Directions — Pick out each line of the material below that contains the string "habitat". Case counts.

Records for the task —

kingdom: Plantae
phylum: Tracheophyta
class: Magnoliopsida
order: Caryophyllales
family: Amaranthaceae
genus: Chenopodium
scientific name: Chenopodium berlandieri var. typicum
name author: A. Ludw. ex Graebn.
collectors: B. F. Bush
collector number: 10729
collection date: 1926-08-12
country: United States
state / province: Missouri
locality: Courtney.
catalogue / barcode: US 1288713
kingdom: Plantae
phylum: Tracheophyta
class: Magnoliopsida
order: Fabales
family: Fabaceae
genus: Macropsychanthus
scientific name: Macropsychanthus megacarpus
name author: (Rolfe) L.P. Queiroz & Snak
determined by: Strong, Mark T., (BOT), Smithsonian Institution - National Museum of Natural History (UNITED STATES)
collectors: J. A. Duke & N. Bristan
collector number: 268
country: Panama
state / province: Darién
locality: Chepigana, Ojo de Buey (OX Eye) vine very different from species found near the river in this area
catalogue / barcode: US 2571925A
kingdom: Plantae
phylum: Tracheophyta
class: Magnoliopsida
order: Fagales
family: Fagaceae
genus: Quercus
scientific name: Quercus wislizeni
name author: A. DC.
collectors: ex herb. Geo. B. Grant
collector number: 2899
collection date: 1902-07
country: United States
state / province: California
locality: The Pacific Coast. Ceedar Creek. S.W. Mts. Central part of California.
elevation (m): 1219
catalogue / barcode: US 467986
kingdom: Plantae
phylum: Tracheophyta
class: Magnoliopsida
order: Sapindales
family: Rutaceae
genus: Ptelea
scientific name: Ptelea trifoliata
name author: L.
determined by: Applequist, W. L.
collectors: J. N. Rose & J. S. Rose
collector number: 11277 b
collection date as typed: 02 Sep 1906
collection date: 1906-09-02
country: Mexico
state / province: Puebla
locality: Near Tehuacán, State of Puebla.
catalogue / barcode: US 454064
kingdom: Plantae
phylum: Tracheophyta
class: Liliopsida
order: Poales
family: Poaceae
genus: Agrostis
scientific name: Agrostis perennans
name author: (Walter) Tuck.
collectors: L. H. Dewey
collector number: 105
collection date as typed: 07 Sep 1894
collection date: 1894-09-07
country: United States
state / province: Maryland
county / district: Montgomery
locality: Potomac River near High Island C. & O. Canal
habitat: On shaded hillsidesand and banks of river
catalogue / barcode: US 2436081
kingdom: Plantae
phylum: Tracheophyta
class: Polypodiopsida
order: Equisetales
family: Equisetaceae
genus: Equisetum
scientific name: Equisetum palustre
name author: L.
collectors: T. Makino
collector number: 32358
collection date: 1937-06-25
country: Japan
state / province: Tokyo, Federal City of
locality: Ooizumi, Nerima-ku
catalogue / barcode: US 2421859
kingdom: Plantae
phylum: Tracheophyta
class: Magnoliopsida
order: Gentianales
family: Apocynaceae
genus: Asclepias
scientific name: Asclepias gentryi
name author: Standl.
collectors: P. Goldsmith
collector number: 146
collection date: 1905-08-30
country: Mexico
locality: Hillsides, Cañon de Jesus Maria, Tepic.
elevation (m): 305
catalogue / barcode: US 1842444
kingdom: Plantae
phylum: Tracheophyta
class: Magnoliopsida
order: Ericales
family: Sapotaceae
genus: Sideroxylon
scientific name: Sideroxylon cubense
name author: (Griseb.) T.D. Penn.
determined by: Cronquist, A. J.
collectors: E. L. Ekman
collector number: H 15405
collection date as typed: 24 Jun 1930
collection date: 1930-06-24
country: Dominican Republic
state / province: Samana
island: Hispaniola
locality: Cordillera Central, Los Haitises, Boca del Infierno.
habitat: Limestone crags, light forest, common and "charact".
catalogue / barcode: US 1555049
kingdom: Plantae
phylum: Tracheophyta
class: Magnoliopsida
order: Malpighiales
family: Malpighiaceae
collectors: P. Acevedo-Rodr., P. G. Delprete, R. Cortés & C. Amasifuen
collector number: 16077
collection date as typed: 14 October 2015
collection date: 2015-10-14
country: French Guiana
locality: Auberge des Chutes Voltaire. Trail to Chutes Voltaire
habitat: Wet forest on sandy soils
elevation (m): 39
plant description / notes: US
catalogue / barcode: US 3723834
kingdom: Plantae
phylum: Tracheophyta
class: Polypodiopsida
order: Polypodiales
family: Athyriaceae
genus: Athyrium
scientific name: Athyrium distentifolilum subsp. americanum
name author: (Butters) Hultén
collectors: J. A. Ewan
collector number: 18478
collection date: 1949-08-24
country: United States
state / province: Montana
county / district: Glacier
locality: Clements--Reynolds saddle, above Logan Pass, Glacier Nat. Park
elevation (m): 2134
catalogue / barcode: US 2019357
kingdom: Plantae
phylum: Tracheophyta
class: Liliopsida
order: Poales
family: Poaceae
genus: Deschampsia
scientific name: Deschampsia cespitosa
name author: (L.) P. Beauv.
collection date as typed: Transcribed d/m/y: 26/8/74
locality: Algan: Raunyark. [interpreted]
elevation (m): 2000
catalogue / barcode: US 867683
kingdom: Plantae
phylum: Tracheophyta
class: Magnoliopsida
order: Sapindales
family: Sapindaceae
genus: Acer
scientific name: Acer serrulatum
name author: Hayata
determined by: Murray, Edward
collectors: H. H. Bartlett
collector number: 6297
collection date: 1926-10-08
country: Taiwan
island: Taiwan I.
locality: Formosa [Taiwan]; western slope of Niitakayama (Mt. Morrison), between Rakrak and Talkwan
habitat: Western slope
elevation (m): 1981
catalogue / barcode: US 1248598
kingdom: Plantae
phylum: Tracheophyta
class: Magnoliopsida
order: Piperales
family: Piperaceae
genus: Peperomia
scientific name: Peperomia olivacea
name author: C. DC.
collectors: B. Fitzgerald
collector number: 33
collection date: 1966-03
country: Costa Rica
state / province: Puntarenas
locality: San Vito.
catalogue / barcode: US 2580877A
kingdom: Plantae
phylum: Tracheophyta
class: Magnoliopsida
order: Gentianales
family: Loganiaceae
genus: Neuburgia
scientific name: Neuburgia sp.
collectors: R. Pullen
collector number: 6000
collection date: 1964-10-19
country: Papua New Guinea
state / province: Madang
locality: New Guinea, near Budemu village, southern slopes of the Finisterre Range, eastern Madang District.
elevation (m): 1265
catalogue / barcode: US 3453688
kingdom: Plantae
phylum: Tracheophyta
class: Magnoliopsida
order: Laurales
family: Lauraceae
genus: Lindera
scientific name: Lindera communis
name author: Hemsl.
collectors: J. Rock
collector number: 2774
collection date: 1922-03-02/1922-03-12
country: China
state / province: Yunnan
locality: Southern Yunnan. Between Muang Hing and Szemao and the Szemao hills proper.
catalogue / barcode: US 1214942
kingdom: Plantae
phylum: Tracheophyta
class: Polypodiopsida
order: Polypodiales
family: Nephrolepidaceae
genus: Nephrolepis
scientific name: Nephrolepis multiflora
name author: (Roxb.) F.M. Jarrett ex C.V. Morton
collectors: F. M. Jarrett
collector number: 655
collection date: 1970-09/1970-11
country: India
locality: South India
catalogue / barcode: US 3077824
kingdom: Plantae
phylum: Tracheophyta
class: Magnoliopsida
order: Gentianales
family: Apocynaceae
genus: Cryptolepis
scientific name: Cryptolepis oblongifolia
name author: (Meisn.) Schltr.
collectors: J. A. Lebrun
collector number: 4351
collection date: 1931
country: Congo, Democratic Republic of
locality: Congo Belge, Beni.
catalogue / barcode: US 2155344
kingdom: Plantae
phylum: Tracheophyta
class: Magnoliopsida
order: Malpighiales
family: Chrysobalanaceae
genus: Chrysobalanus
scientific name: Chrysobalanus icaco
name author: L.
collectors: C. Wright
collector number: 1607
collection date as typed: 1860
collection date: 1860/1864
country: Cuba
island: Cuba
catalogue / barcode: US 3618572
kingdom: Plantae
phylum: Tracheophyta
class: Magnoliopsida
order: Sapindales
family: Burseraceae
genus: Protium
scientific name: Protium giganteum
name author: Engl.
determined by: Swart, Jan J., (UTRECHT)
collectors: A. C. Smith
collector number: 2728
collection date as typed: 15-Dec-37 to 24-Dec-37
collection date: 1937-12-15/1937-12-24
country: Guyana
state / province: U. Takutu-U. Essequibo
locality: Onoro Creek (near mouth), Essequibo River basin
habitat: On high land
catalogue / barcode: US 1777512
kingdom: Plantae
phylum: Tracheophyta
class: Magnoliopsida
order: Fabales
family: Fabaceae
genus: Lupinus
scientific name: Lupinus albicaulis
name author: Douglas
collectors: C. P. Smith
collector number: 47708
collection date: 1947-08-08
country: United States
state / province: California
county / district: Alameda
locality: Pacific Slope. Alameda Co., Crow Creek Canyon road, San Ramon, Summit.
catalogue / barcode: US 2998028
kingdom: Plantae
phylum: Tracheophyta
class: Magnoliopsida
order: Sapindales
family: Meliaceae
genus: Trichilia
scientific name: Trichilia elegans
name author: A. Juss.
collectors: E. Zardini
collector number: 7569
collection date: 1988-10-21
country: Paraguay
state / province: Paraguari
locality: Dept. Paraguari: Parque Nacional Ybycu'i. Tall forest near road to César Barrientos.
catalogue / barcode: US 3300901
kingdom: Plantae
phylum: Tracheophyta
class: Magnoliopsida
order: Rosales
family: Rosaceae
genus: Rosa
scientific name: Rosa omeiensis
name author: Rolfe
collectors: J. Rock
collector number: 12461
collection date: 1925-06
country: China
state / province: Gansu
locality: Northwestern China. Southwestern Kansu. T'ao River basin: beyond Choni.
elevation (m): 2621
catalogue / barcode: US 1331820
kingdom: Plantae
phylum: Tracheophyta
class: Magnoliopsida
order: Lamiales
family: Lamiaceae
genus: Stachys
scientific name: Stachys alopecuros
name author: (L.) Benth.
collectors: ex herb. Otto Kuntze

Task output —
habitat: On shaded hillsidesand and banks of river
habitat: Limestone crags, light forest, common and "charact".
habitat: Wet forest on sandy soils
habitat: Western slope
habitat: On high land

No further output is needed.